Employers large and small are increasingly turning to AI systems to assist in talent acquisition. In a 2020 report, Sage (the British software company – not the Scientific Advisory Group for Emergencies – not everything is Covid-19 related!) found that 24 percent of businesses are currently using AI for recruitment and that number will likely double in the next 12 months, as 56 percent plan to adopt it within the next year. The Covid-19 pandemic (ok, most things right now are Covid-19 related…) it seems will only expedite this process as companies fast-track digital transformations, lockdown rules require candidates to conduct interviews remotely and more people lose jobs, meaning more people apply for limited vacancies.

AI in recruitment is not a new thing. Already in 2014 Amazon started using an algorithm to review CVs for the appointment of top talent (it did subsequently stop using that particular AI system when it appeared to be sexist in its recommendations of applicants). Today there are dedicated companies providing a variety of tailored video interview software solutions and platforms using AI to help select the ‘best’ candidates.  This short episode of Moving Upstream from the Wall Street Journal provides a great insight into how one such company, HireVue works. Candidates are interviewed by an AI robot and human behaviour – tone of voice, cluster of words and micro expressions (smiling, frowning etc) – is assessed during the course of the interview and then quantified against a desired list of attributes.

How to do it right

With using AI to make these life-changing decisions comes significant risk that algorithms can exacerbate issues of fairness and inequality. The UK Information Commissioner’s Office has been exploring the use of algorithms and automated decision-making and the risks and opportunities they pose in an employment context. It has highlighted six key points to consider when using AI in recruitment. We summarise each point below and extract the key respective ICO recommendation.

1. Bias and discrimination are a problem in human decision-making, so it is a problem in AI decision making. An AI model is only as good as the data it is fed – as an early IBM programmer pithily summarised: “garbage in, garbage out”. Programmers must be mindful of the bias that might be reflected in past data, as using that data to train an AI system will ultimately propagate that past unfairness into the future.
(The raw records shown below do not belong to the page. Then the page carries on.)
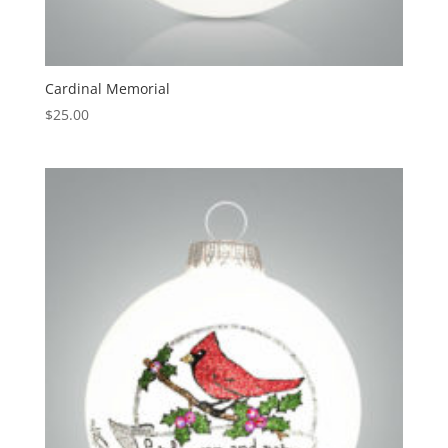
Cardinal Memorial
$
25.00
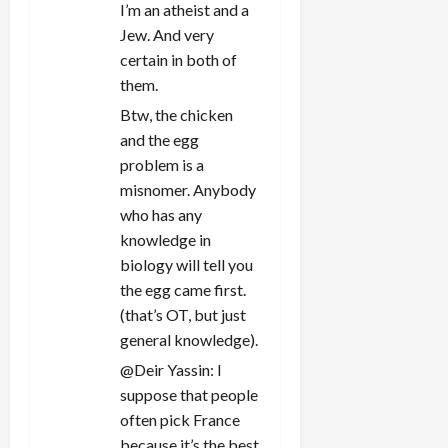
I’m an atheist and a
Jew. And very
certain in both of
them.
Btw, the chicken
and the egg
problem is a
misnomer. Anybody
who has any
knowledge in
biology will tell you
the egg came first.
(that’s OT, but just
general knowledge).
@Deir Yassin: I
suppose that people
often pick France
because it’s the best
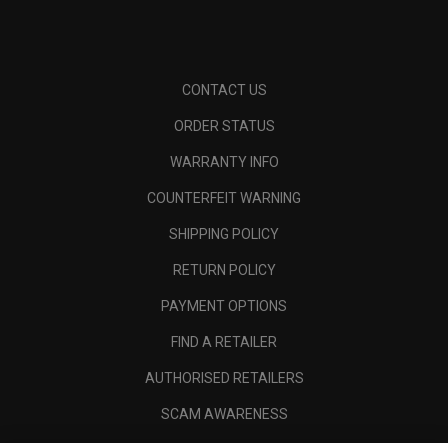
CONTACT US
ORDER STATUS
WARRANTY INFO
COUNTERFEIT WARNING
SHIPPING POLICY
RETURN POLICY
PAYMENT OPTIONS
FIND A RETAILER
AUTHORISED RETAILERS
SCAM AWARENESS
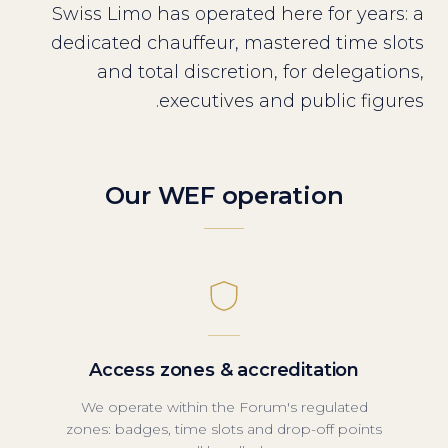
Swiss Limo has operated here for years: a
dedicated chauffeur, mastered time slots
and total discretion, for delegations,
executives and public figures.
Our WEF operation
Access zones & accreditation
We operate within the Forum's regulated
zones: badges, time slots and drop-off points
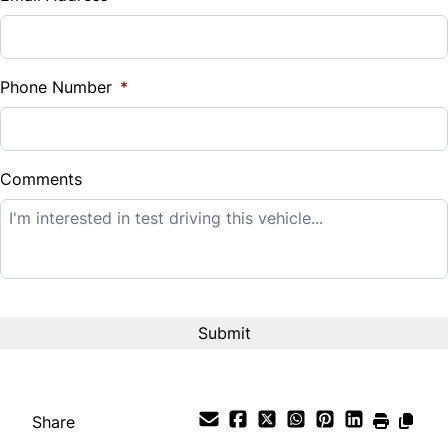
Sales Tax
%
Phone Number
*
Down Payment
$
Comments
Balance to Finance
$12,995
Term (Months)
Interest Rate
%
Share
Payment Frequency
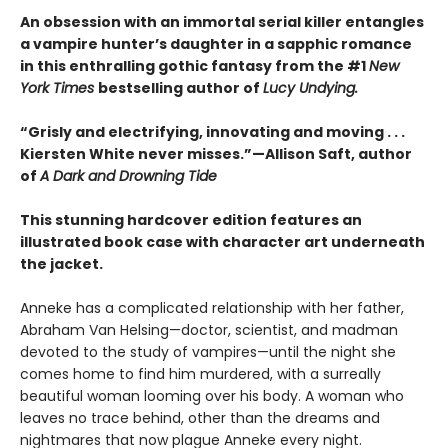
An obsession with an immortal serial killer entangles
a vampire hunter’s daughter in a sapphic romance
in this enthralling gothic fantasy from the #1
New
York Times
bestselling author of
Lucy Undying.
“Grisly and electrifying, innovating and moving . . .
Kiersten White never misses.”—Allison Saft, author
of
A Dark and Drowning Tide
This stunning hardcover edition features an
illustrated book case with character art underneath
the jacket.
Anneke has a complicated relationship with her father,
Abraham Van Helsing—doctor, scientist, and madman
devoted to the study of vampires—until the night she
comes home to find him murdered, with a surreally
beautiful woman looming over his body. A woman who
leaves no trace behind, other than the dreams and
nightmares that now plague Anneke every night.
The ICO says that “AI is not currently at a stage where it can effectively predict social outcomes or weed out discrimination in the data sets or decisions”. ICO recommendation: employers should assess whether AI is a necessary and proportionate solution to the problem. (The UK’s Centre for Data Ethics and Innovation (CDEI) has published a report reviewing bias in algorithmic decision-making. For a summary of the CDEI’s recommendations, see our earlier blog).
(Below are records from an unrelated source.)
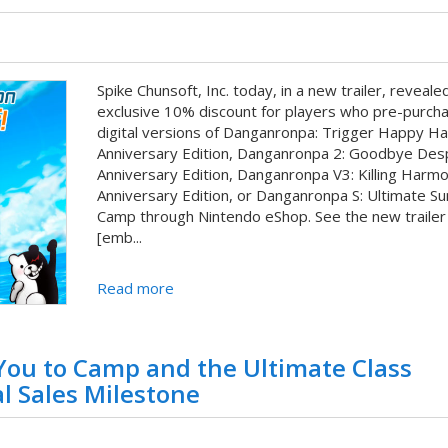
Spike Chunsoft, Inc. today, in a new trailer, reveale
exclusive 10% discount for players who pre-purch
digital versions of Danganronpa: Trigger Happy H
Anniversary Edition, Danganronpa 2: Goodbye Des
Anniversary Edition, Danganronpa V3: Killing Harm
Anniversary Edition, or Danganronpa S: Ultimate 
Camp through Nintendo eShop. See the new traile
[emb...
Read more
 You to Camp and the Ultimate Class
l Sales Milestone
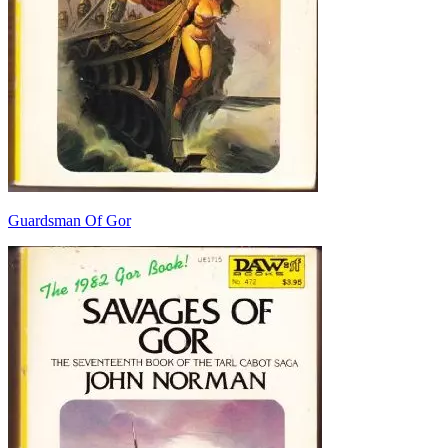
Guardsman Of Gor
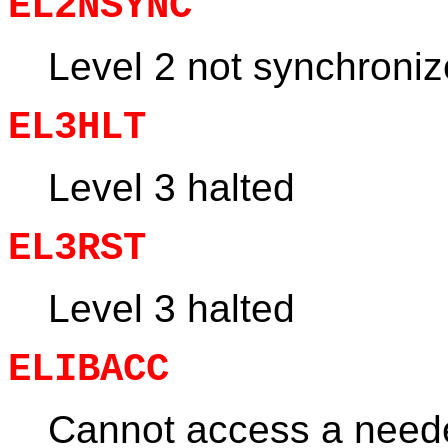
EL2NSYNC
Level 2 not synchroni
EL3HLT
Level 3 halted
EL3RST
Level 3 halted
ELIBACC
Cannot access a neede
2. It is hard to build fairness into an algorithm. Any AI system must comply with the data protection principle of fairness. Fairness under UK law is not prescriptive. ICO Recommendation: At the very beginning of the AI lifecycle, determine and document how you’ll sufficiently mitigate bias and discrimination as part of your data protection impact assessment. Then put in place the appropriate safeguards and technical measures during the design and build phase. For international employers – consider whether an algorithm trained to comply with one jurisdiction’s requirements of fairness will meet another jurisdiction’s standards. 
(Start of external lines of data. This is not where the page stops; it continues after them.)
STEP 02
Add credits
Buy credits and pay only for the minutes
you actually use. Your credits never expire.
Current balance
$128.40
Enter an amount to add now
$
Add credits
3. The advancement of big data and machine learning algorithms is making it harder to detect bias and discrimination. Machine learning AI systems leveraging big data can develop patterns that are unintuitive and hard to detect. Some of these patterns might result in correlations that discriminate against groups of people. ICO recommendation: monitor changes and invest time and resources to ensure you continue to follow best practice in this area and that your staff remain appropriately trained.

4. You must consider data protection law AND equalities law when developing AI systems. There are a wide range of laws which could make AI decision-making unlawful. While there is overlap between obligations under the different legislation, there are differences. Data protection law, in particular, prescribes various actions that any employer must undertake to address unjust discrimination; this includes using appropriate technical and organisational measures to prevent discrimination when processing personal data for profiling and automated decision-making. ICO recommendation: organisations must consider their obligations under both areas of law separately. Compliance with one will not guarantee compliance with the other.

5. Using solely automated decisions for private sector hiring is likely to be illegal under the GDPR. The GDPR prohibits solely automated decision-making that has a legal or similarly significant effect; there are exemptions, but they’re unlikely to be appropriate in the case of private sector hiring. ICO recommendation: AI in recruitment is better used as a supplementary tool to enhance human decisions – not to make decisions on its own.

6. Algorithms and automation can also be used to address the problems of bias and discrimination. By using AI led video interviews, decision-makers are able to conduct the same video interview, with the same questions, to every candidate – thereby helping to eliminate bias. In addition, algorithms are themselves being developed to detect bias and discrimination in the early stages of a system’s lifecycle. ICO recommendation: whilst we may never be able to remove the most ingrained human biases, automation can improve how we make decisions.